About this exercise
Copy out the data below line for line, changing nothing.
##############################
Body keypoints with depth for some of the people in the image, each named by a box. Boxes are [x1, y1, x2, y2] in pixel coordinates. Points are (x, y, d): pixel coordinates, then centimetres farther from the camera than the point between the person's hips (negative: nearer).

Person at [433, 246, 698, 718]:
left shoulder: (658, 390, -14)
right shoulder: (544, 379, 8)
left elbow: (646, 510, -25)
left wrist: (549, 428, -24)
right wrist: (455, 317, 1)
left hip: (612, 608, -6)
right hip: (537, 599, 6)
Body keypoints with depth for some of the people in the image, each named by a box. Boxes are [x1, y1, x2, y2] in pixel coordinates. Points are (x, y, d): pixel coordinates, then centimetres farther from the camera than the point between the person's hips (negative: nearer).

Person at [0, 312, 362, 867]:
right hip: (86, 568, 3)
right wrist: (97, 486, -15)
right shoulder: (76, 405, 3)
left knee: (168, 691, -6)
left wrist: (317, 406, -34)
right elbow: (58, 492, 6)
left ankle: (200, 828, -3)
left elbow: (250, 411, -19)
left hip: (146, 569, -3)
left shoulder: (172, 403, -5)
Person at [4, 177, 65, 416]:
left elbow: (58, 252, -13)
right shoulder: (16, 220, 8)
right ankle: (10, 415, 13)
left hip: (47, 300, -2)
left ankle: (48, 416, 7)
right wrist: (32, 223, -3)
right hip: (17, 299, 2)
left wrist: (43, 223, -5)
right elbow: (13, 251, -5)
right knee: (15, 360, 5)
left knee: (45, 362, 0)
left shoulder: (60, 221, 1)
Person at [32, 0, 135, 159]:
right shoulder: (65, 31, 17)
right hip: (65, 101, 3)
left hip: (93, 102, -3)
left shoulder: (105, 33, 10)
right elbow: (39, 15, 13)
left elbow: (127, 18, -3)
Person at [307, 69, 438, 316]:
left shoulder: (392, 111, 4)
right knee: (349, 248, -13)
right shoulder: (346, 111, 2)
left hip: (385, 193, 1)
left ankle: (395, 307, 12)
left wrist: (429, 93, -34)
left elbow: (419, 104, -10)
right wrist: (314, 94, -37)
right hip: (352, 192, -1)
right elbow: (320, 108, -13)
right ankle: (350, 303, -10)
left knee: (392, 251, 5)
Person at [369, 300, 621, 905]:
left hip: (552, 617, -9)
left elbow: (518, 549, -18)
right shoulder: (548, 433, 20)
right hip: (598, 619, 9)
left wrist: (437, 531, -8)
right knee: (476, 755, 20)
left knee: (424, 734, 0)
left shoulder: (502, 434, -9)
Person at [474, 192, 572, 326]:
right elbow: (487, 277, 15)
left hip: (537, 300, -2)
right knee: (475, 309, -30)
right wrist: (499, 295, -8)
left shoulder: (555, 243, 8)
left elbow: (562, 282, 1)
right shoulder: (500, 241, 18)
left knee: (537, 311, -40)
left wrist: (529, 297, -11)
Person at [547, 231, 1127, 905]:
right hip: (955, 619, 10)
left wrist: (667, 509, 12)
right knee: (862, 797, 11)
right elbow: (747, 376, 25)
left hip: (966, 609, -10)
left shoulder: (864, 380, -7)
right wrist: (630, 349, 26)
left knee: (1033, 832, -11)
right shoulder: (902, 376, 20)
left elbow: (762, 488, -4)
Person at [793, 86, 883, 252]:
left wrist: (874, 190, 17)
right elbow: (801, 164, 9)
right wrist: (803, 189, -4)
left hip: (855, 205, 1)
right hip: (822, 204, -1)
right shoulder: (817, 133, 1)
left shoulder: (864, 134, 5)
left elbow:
##############################
Written answer
Body keypoints with depth for some of the people in the image, each named by a box. Boxes are [x1, y1, x2, y2] in pixel coordinates. Points are (x, y, d): pixel coordinates, then centimetres farther from the camera than the point between the person's hips (negative: nearer).

Person at [433, 246, 698, 718]:
left shoulder: (658, 390, -14)
right shoulder: (544, 379, 8)
left elbow: (646, 510, -25)
left wrist: (549, 428, -24)
right wrist: (455, 317, 1)
left hip: (612, 608, -6)
right hip: (537, 599, 6)
Body keypoints with depth for some of the people in the image, each named by a box. Boxes are [x1, y1, x2, y2] in pixel coordinates. Points are (x, y, d): pixel coordinates, then centimetres farther from the camera than the point between the person's hips (negative: nearer).

Person at [0, 312, 362, 867]:
right hip: (86, 568, 3)
right wrist: (97, 486, -15)
right shoulder: (76, 405, 3)
left knee: (168, 691, -6)
left wrist: (317, 406, -34)
right elbow: (58, 492, 6)
left ankle: (200, 828, -3)
left elbow: (250, 411, -19)
left hip: (146, 569, -3)
left shoulder: (172, 403, -5)
Person at [4, 177, 65, 416]:
left elbow: (58, 252, -13)
right shoulder: (16, 220, 8)
right ankle: (10, 415, 13)
left hip: (47, 300, -2)
left ankle: (48, 416, 7)
right wrist: (32, 223, -3)
right hip: (17, 299, 2)
left wrist: (43, 223, -5)
right elbow: (13, 251, -5)
right knee: (15, 360, 5)
left knee: (45, 362, 0)
left shoulder: (60, 221, 1)
Person at [32, 0, 135, 159]:
right shoulder: (65, 31, 17)
right hip: (65, 101, 3)
left hip: (93, 102, -3)
left shoulder: (105, 33, 10)
right elbow: (39, 15, 13)
left elbow: (127, 18, -3)
Person at [307, 69, 438, 316]:
left shoulder: (392, 111, 4)
right knee: (349, 248, -13)
right shoulder: (346, 111, 2)
left hip: (385, 193, 1)
left ankle: (395, 307, 12)
left wrist: (429, 93, -34)
left elbow: (419, 104, -10)
right wrist: (314, 94, -37)
right hip: (352, 192, -1)
right elbow: (320, 108, -13)
right ankle: (350, 303, -10)
left knee: (392, 251, 5)
Person at [369, 300, 621, 905]:
left hip: (552, 617, -9)
left elbow: (518, 549, -18)
right shoulder: (548, 433, 20)
right hip: (598, 619, 9)
left wrist: (437, 531, -8)
right knee: (476, 755, 20)
left knee: (424, 734, 0)
left shoulder: (502, 434, -9)
Person at [474, 192, 572, 326]:
right elbow: (487, 277, 15)
left hip: (537, 300, -2)
right knee: (475, 309, -30)
right wrist: (499, 295, -8)
left shoulder: (555, 243, 8)
left elbow: (562, 282, 1)
right shoulder: (500, 241, 18)
left knee: (537, 311, -40)
left wrist: (529, 297, -11)
Person at [547, 231, 1127, 905]:
right hip: (955, 619, 10)
left wrist: (667, 509, 12)
right knee: (862, 797, 11)
right elbow: (747, 376, 25)
left hip: (966, 609, -10)
left shoulder: (864, 380, -7)
right wrist: (630, 349, 26)
left knee: (1033, 832, -11)
right shoulder: (902, 376, 20)
left elbow: (762, 488, -4)
Person at [793, 86, 883, 252]:
left wrist: (874, 190, 17)
right elbow: (801, 164, 9)
right wrist: (803, 189, -4)
left hip: (855, 205, 1)
right hip: (822, 204, -1)
right shoulder: (817, 133, 1)
left shoulder: (864, 134, 5)
left elbow:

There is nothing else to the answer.